Data excerpt »
#####
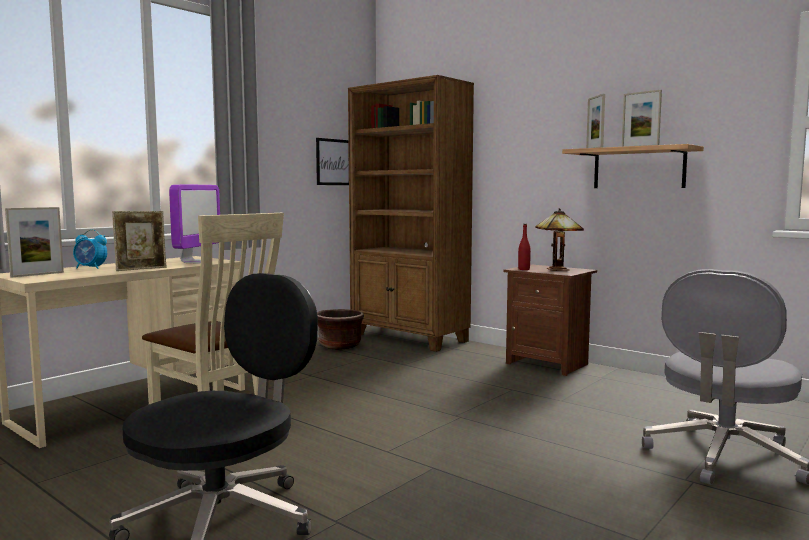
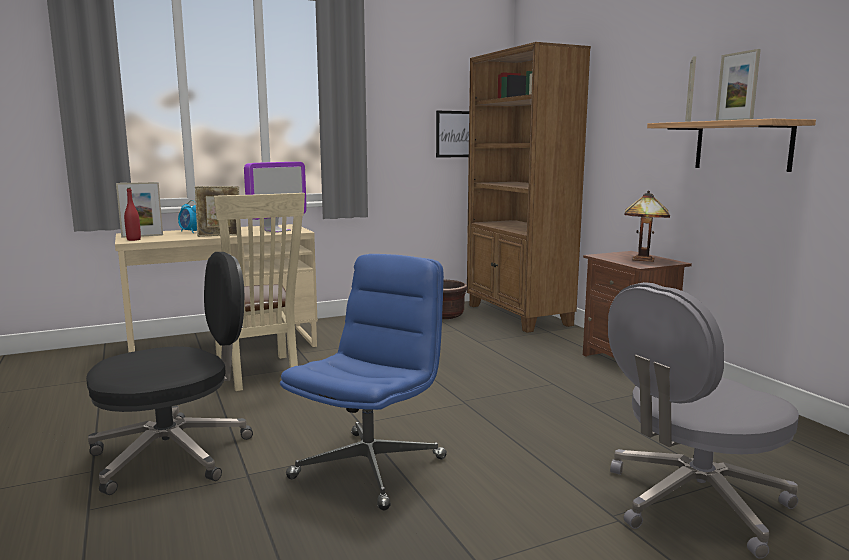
camera: 25 degrees right, 5 degrees up
red bottle [518,224,531,270] -> red bottle moved to [124,188,141,241]
none -> blue office chair [280,254,447,510]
#####
Work instructions »
All of the data above needs to be given again exactly. Leave out each image.

Answer »
camera: 25 degrees right, 5 degrees up
red bottle [518,224,531,270] -> red bottle moved to [124,188,141,241]
none -> blue office chair [280,254,447,510]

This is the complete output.